Tergiur Magang Bergaji Tinggi, Perempuan Afrika Terjebak Kerja Paksa di Pabrik Drone Rusia

Kisah pilu dialami sejumlah perempuan muda asal Afrika yang tergiur program magang Alabuga Start di Rusia. Alih-alih mendapatkan pelatihan dan pengalaman kerja yang menjanjikan, mereka justru terjebak dalam kondisi kerja paksa di sebuah pabrik perakitan drone. Program yang awalnya menawarkan prospek karier cerah dengan iming-iming gaji tinggi, berubah menjadi mimpi buruk bagi para peserta.

Beberapa perempuan yang berhasil diwawancarai mengungkapkan kekecewaan dan keputusasaan mereka. Chinara, seorang perempuan muda asal Nigeria, menggambarkan bagaimana dirinya dan rekan-rekannya diperlakukan sebagai pekerja kasar dengan upah minim. Awalnya, mereka dijanjikan posisi di bidang logistik, pelayanan, katering, atau sebagai operator derek. Namun, setibanya di Rusia, mereka dipaksa bekerja di pabrik perakitan drone, mengawasi produksi, atau bahkan menjadi petugas kebersihan.

Kondisi kerja di pabrik tersebut sangat berbahaya. Para perempuan muda ini terpapar bahan-bahan kimia yang mengancam kesehatan. Bahkan, menurut pengakuan Chinara, pekerja asal Rusia sendiri tidak betah bekerja di sana karena risiko yang terlalu tinggi. Pabrik tempat mereka bekerja merupakan bagian dari zona ekonomi khusus Alabuga, yang menjadi pusat produksi utama drone Geran-2, tiruan dari Shahed 136 buatan Iran. Drone-drone ini memainkan peran penting dalam serangan Rusia ke Ukraina.

Zona ekonomi Alabuga didirikan pada tahun 2006 dengan tujuan menarik investasi ke wilayah Tatarstan. Namun, sejak invasi Rusia ke Ukraina pada tahun 2022, fasilitas ini berkembang pesat dan sebagian dialihfungsikan menjadi produksi militer. Di tengah kelangkaan tenaga kerja di Rusia, perekrutan pekerja migran dari negara-negara berkembang semakin gencar dilakukan. Data menunjukkan peningkatan signifikan jumlah pekerja asal Afrika yang datang ke Rusia pada tahun 2024, terutama dari Kamerun, Nigeria, Burkina Faso, Togo, Republik Afrika Tengah, dan Gambia.

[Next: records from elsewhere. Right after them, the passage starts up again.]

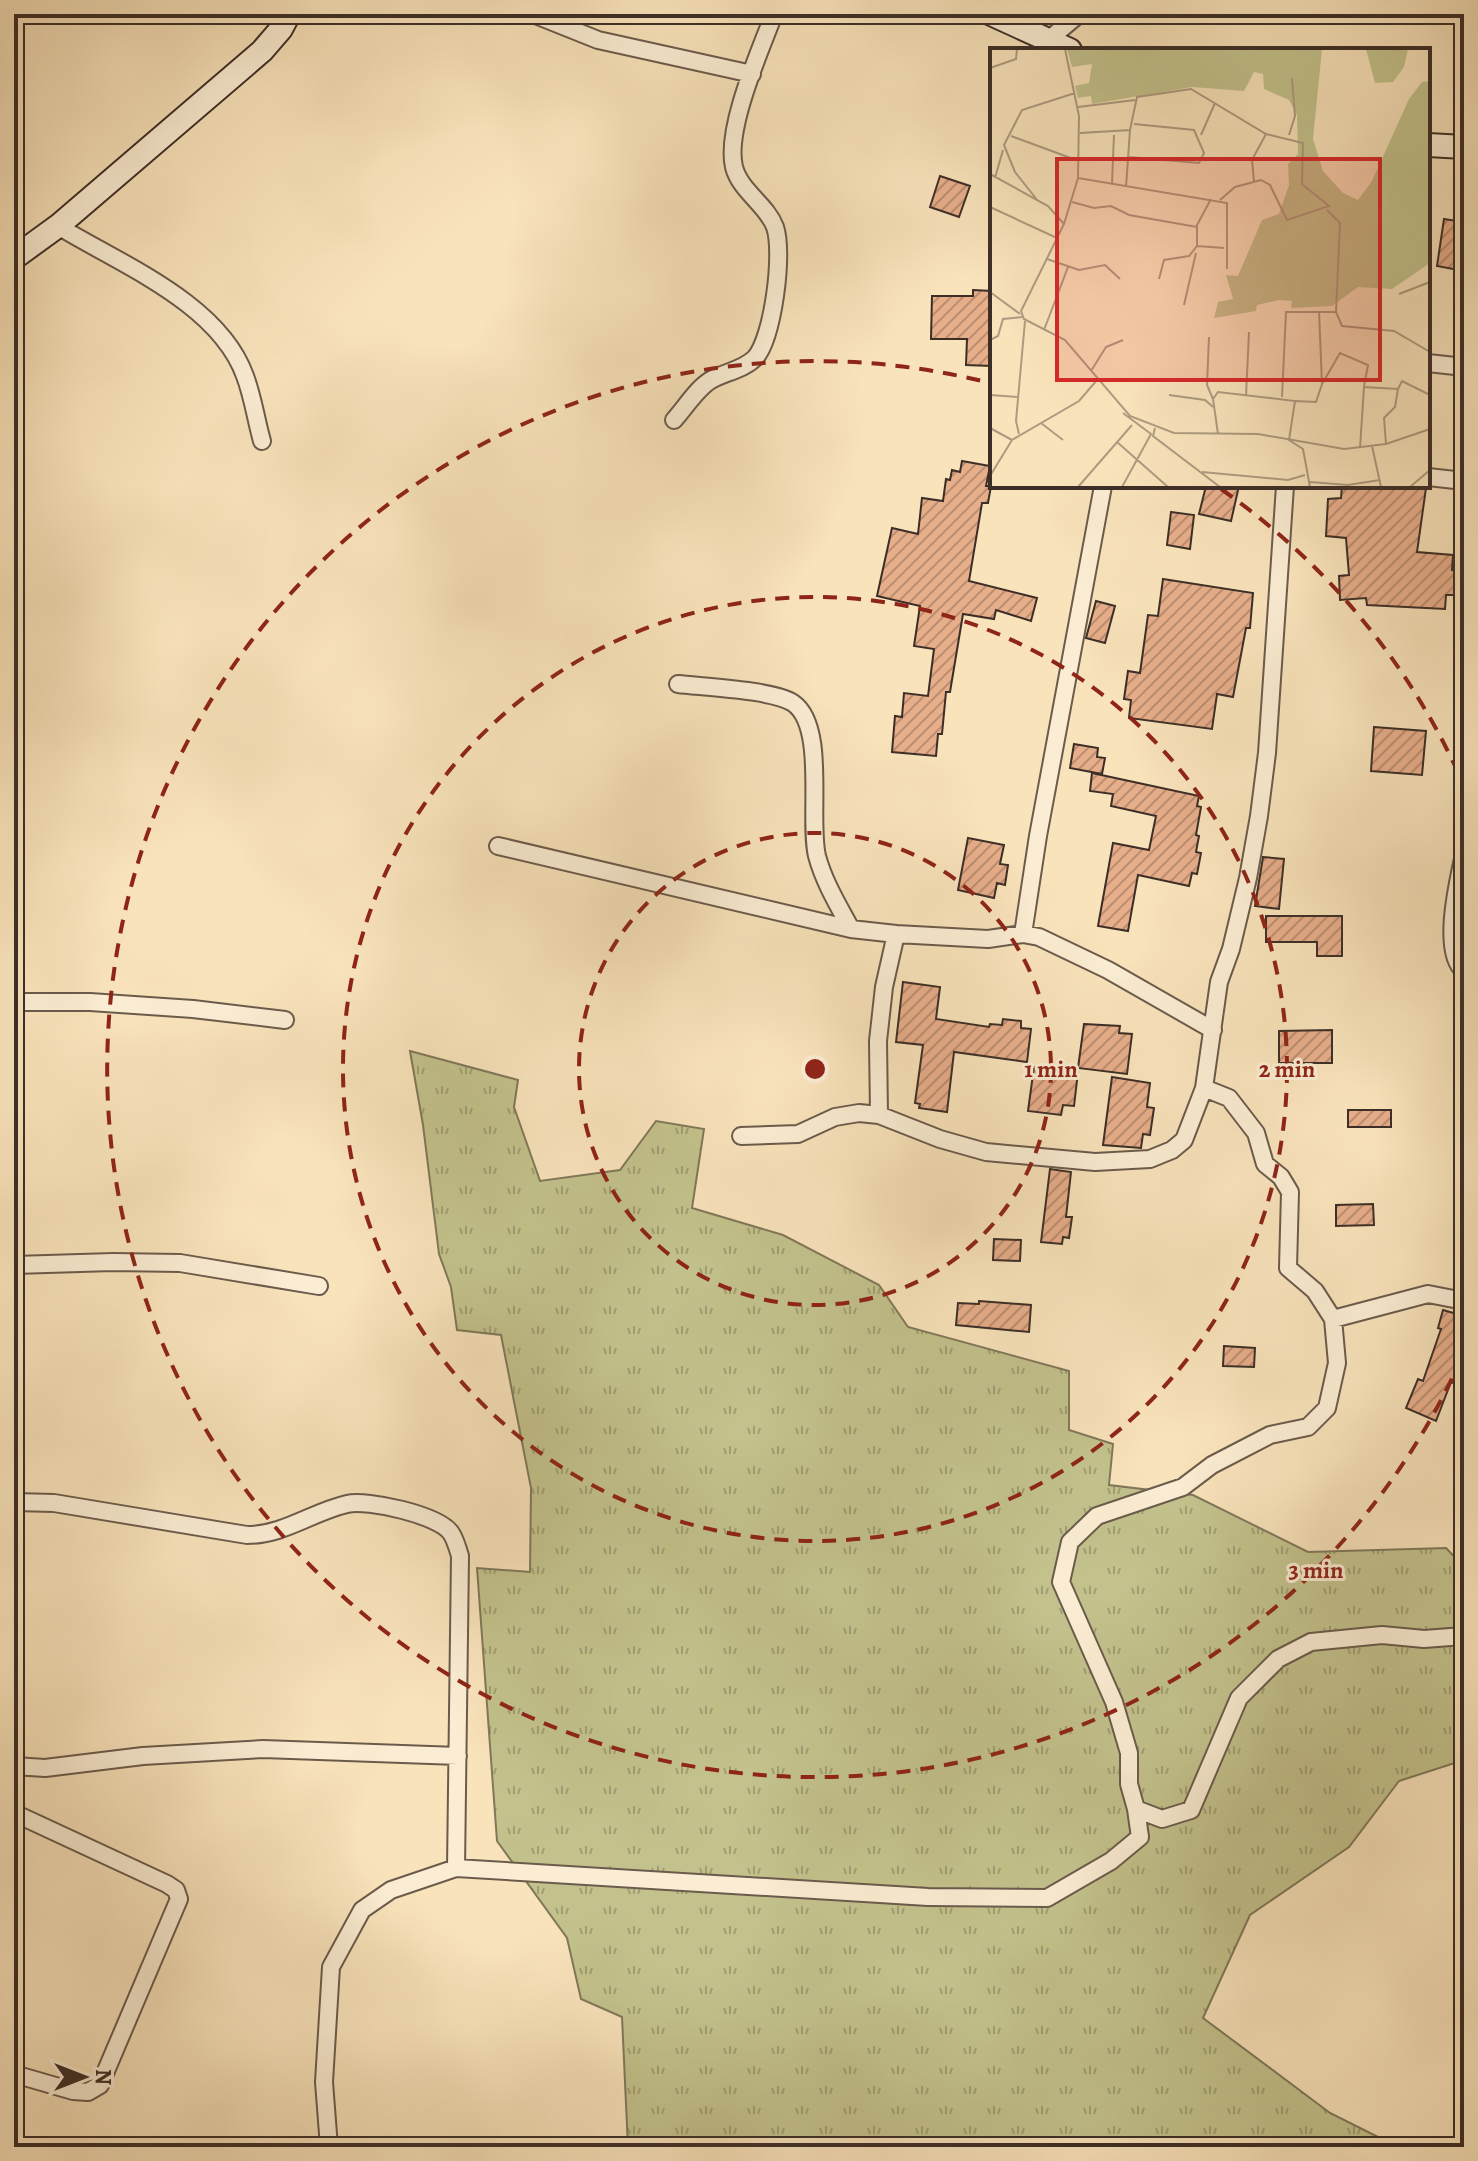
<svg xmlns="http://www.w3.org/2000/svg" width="1478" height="2161" font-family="Alegreya,serif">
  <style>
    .grass { fill: url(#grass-tufts); stroke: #80785a; stroke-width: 2 }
    .building { fill: url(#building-hatch); stroke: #3c2e27; stroke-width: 2 }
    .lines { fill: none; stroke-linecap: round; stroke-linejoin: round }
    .street-casing { stroke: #6b5b4c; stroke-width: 20 }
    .secondary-casing { stroke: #3c2e27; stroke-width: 26 }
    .street { stroke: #fbedd3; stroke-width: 16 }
    .secondary { stroke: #fbedd3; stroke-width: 22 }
    .ring { fill: none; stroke: #8f2418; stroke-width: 4; stroke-dasharray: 14 10 }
    .inset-road { fill: none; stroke: #ad9b80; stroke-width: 2 }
    .view { fill: #d62828; fill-opacity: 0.15; stroke: #d62828; stroke-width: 4 }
    .inset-edge { fill: none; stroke: #3c2e27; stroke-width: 4 }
    .centre { fill: #8f2418; stroke: #fbedd3; stroke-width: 4 }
    .ring-label { font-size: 24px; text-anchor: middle; font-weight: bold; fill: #8f2418; stroke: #fbedd3; stroke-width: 6; stroke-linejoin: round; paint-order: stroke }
  </style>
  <defs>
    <pattern id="grass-tufts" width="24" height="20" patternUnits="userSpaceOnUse" patternTransform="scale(2)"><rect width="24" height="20" fill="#c3c28c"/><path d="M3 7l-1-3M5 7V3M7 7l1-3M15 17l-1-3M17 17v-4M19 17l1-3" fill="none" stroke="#a09e72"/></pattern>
    <pattern id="building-hatch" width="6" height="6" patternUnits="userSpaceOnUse" patternTransform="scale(2)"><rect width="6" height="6" fill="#e7ae8a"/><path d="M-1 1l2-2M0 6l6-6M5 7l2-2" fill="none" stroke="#bc8e71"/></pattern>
  </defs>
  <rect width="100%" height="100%" fill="#f9e3bb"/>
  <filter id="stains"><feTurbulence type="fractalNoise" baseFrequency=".0025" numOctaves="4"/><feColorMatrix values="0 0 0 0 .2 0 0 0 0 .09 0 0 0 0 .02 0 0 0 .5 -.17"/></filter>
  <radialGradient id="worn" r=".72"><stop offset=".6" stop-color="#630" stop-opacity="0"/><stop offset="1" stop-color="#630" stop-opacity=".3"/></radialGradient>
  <path class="grass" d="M410,1051L518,1080L514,1107L540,1181L620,1170L656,1121L704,1129L692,1208L783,1235L879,1285L908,1327L1069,1371V1430L1113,1444L1109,1485L1193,1495L1308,1552L1446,1548L1464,1567V1760L1399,1781L1349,1847L1250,1915L1203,2018L1330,2113L1398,2147H628L622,2017L581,1999L567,1938L497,1841L477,1568L530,1572L531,1488L501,1335L457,1330L451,1287L439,1254L423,1125Z"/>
  <path class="building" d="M940,176L970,186L959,217L930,207Z
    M1444,219L1464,222V271L1437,266Z
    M973,290L992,291V366L966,365L967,339H931L932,296H973Z
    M962,461L990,466L986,486H991L988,503H982L969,581L1037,598L1031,621L996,610L994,619L963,614L950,692H946L942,734H938L936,756L892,752L895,716L902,717L904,693L928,696L934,649L914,646L920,606L877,596L892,528L918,534L922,498L943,501L946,479L950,480L952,470L960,472Z
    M1206,486H1239L1231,521L1199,514Z
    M1342,486L1426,488L1417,552L1453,555L1452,570H1457L1456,595H1446L1445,609L1367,605L1366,598L1340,600L1339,576L1349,575L1346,538L1326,536L1328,499L1341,498Z
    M1171,512L1194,515L1190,549L1167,545Z
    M1163,579L1253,593L1250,628H1246L1233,697L1217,694L1212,729L1129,718L1131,700L1124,699L1128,671L1140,673L1148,615L1158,616Z
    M1096,601L1115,606L1105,643L1086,638Z
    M1374,727L1426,731L1422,775L1371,771Z
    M1074,744L1098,748L1097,757L1105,758L1102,774L1070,768Z
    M1092,773L1199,796L1197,806L1201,807L1196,835L1199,836L1196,852L1201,853L1197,874L1192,873L1189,886L1138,875L1128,931L1098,926L1113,843L1149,850L1156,816L1111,806L1113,794L1090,791Z
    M968,838L1004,845L1000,864L1008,865L1005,885L997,883L994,898L958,890Z
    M1263,857L1284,859L1279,909L1255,906Z
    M1266,916H1342V956H1317V942H1266Z
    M903,982L940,987L936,1019L989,1027L990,1024L1002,1025L1003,1019L1021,1021V1028L1031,1029L1027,1062L954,1052L947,1112L919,1108L920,1104L915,1103L923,1045L896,1042Z
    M1084,1024L1120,1026L1119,1033L1132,1034L1127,1074L1078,1068Z
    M1332,1030V1063H1279V1031Z
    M1034,1067L1078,1072L1074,1106L1063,1105L1061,1115L1028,1111Z
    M1112,1077L1150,1083L1147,1107L1154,1108L1150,1135L1143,1134L1141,1148L1103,1145Z
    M1348,1110H1391V1127H1348Z
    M1050,1169L1071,1172L1066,1217H1072L1069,1238L1063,1237L1062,1244L1041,1242Z
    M1373,1204L1374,1225L1336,1226V1205Z
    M994,1239L1021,1240L1020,1261L993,1260Z
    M979,1301L1031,1305L1029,1332L956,1325L958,1303L979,1304Z
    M1443,1310L1464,1316L1458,1337L1464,1339V1363L1457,1384L1451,1382L1436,1421L1406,1408L1418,1379L1423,1381L1441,1329L1438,1328Z
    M1224,1346L1255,1348L1254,1367L1223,1366Z"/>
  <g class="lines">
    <defs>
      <path id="street" d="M533,14L598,40L752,74
        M1047,41L1079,14
        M58,226C120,264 219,303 245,376C253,397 256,420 262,441
        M1428,363L1464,367
        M674,420C685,408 697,388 711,380C725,372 743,370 755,358C773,338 784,253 775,227C767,205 740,191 734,167C725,129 760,51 774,14
        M1428,477L1464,481
        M678,684C703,687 774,690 793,703C827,726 808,819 817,856C824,882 838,905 851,929L896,934L884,987L878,1041L879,1115
        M498,846L851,929
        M1464,854C1458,882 1441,952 1464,971
        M896,934L988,939L1023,934L1039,937L1108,970L1213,1030
        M1023,934L1038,836L1103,486
        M14,1002H90L193,1009L285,1020
        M1204,1088L1229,1098L1256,1133L1265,1164L1281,1177L1290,1192L1288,1268L1315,1291L1333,1319L1337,1363L1327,1408L1308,1427L1270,1435L1212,1465L1183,1487L1097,1516L1070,1542L1061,1582L1114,1702L1129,1753V1784L1136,1809L1162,1819L1191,1810L1239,1698L1278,1659L1311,1642L1382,1635L1424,1639L1464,1636
        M741,1136L798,1134L835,1117L859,1113L879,1115L940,1139L986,1152L1095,1162L1150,1159L1172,1150L1184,1140L1204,1088L1219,982L1231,949L1248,878L1259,816L1267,753L1285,486
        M14,1265L113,1262L180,1263L319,1286
        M1333,1319L1428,1294L1464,1301
        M14,1502L54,1503L247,1535C284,1535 312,1512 347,1504C367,1499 439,1515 451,1533C455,1539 458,1549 460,1556L456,1868
        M14,1766L45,1768L143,1756L263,1749L458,1756
        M14,1813L167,1884L176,1890L179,1899L100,2085L88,2092L73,2091L14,2074
        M329,2147L324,2082L331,1967L362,1910L391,1890L456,1868L928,1897L1047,1898L1111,1861L1140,1837L1136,1809"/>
      <path id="secondary" d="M991,14L1070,50
        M1428,145L1464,147
        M14,258L58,226L262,51L281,29L289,14"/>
    </defs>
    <use href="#street" class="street-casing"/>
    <use href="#secondary" class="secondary-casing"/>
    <use href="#street" class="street"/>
    <use href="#secondary" class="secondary"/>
  </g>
  <g class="ring">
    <circle cx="815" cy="1069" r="236"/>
    <circle cx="815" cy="1069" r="472"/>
    <path d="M1462 1357A708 708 0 1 1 986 382M1221 489A708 708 0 0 1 1462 781"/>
  </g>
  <g transform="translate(990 48)">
    <rect width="440" height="440" fill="#f9e3bb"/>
    <path d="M77,1H332L323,91L333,123L353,145L368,152L382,133L419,51L432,34L440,33V215L402,241L368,239L342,258L301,260L302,253L289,252L267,257L266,263L224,270L228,254L243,251L236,227L248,228L272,172L289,166L299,137L298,116L308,106L307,67L299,52L274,41L273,26L264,24L254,43L202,39L102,56L101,48L88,50L85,38L99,35L102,16L82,19ZM376,1H418L414,19L403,34L385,35Z" fill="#c3c28c"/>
    <path class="inset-road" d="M75,1L89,68L88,130L74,176L31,263L34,271L75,292L140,368L184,385L268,386L354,401L396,396L440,381M0,20L26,11L27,1M88,59L145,52M90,85L140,82L147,49L201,41L276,86L313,95L312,136L339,158L297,172L280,137L271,132L245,139L230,152M211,87L225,55M299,87L305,68L302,30M21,88L89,113M139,109L209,115L214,105L204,82L144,76M0,126L58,158L74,176M5,130L13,102M88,130L237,155V221M264,133L262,112L276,86M122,135L124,87M136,139L140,82M48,153L25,124L14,97L32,62L85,45M82,154L104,160L121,158L139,167L207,179M0,159L67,190M337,162L350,175L346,264L352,278L404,283L440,304M207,198V177L221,151M57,211L89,222L115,217L130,231M169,231L174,212L199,208L207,198L234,200M0,244L30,266M409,246L440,234M194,257L206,205M54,282L78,219M219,289L217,337L223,351M0,292L8,288L13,271L32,269M101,323L116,299L133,292M332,336L350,305L378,317L374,338M0,347L29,349M179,347L215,352L223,359M256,348L259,284M292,349L296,264H346M305,353L326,354L332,336L329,263M51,375L73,392M0,380L22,392M165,380L163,388L230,439M29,386L26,373L35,273M228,386L223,351L228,344L305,353L299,392L313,401L320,439M127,394L178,439M396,396L394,370L405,359L408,341M382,398L391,439M370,400L374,339L408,341L412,333L440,347M212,424L298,432L315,427M0,428L22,392L89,353L107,332M320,434L358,437L390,432M88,439L142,377M132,439L161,386L133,365M420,439L440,422"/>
    <path class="view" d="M67,111H390V332H67Z"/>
    <rect width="440" height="440" class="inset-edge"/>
  </g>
  <circle cx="815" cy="1069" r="12" class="centre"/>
  <g class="ring-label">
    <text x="1051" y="1077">1 min</text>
    <text x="1287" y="1077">2 min</text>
    <text x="1316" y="1578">3 min</text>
  </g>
  <rect width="1478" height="2161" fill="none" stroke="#f9e3bb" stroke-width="48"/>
  <rect x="16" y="16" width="1446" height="2129" fill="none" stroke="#3c2e27" stroke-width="4"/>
  <rect x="24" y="24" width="1430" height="2113" fill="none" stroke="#3c2e27" stroke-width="2"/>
  <g transform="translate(84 2077) rotate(90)" stroke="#fbedd3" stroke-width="6" paint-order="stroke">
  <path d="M0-6L14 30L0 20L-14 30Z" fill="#3c2e27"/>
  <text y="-12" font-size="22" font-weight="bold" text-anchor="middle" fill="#3c2e27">N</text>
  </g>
  <rect width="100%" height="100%" filter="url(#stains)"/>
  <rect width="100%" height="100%" fill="url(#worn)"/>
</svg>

Studi yang dilakukan oleh Global Initiative against Transnational Organized Crime mengungkapkan bahwa program Alabuga Start menargetkan perempuan muda berusia 18 hingga 22 tahun dari negara-negara Afrika. Program ini kemudian diperluas ke negara-negara berkembang lainnya di Asia dan Amerika Latin. Julia Stanyard, salah seorang peneliti yang terlibat dalam studi tersebut, mengungkapkan bahwa anak perempuan berusia 16 tahun juga dipekerjakan di fasilitas pelatihan Politeknik Alabuga yang berada di lokasi produksi drone. Mereka dipaksa bekerja berjam-jam dengan bahan kimia berbahaya di bawah pengawasan ketat manajemen Alabuga.

Para orang tua di Zimbabwe mengungkapkan kekhawatiran mereka terhadap anak-anak mereka yang mendaftar secara online dan berangkat ke Rusia dengan biaya ditanggung oleh Alabuga. Mereka mengeluhkan kondisi kerja paksa yang dialami anak-anak mereka, pembatasan komunikasi, penyitaan paspor, dan upah yang tidak sesuai dengan janji. Beberapa negara, seperti Kenya, Uganda, dan Tanzania, mulai menyadari risiko program ini dan telah meluncurkan penyelidikan. Interpol juga turun tangan menyelidiki dugaan keterlibatan Alabuga Start dalam perdagangan manusia di Botswana.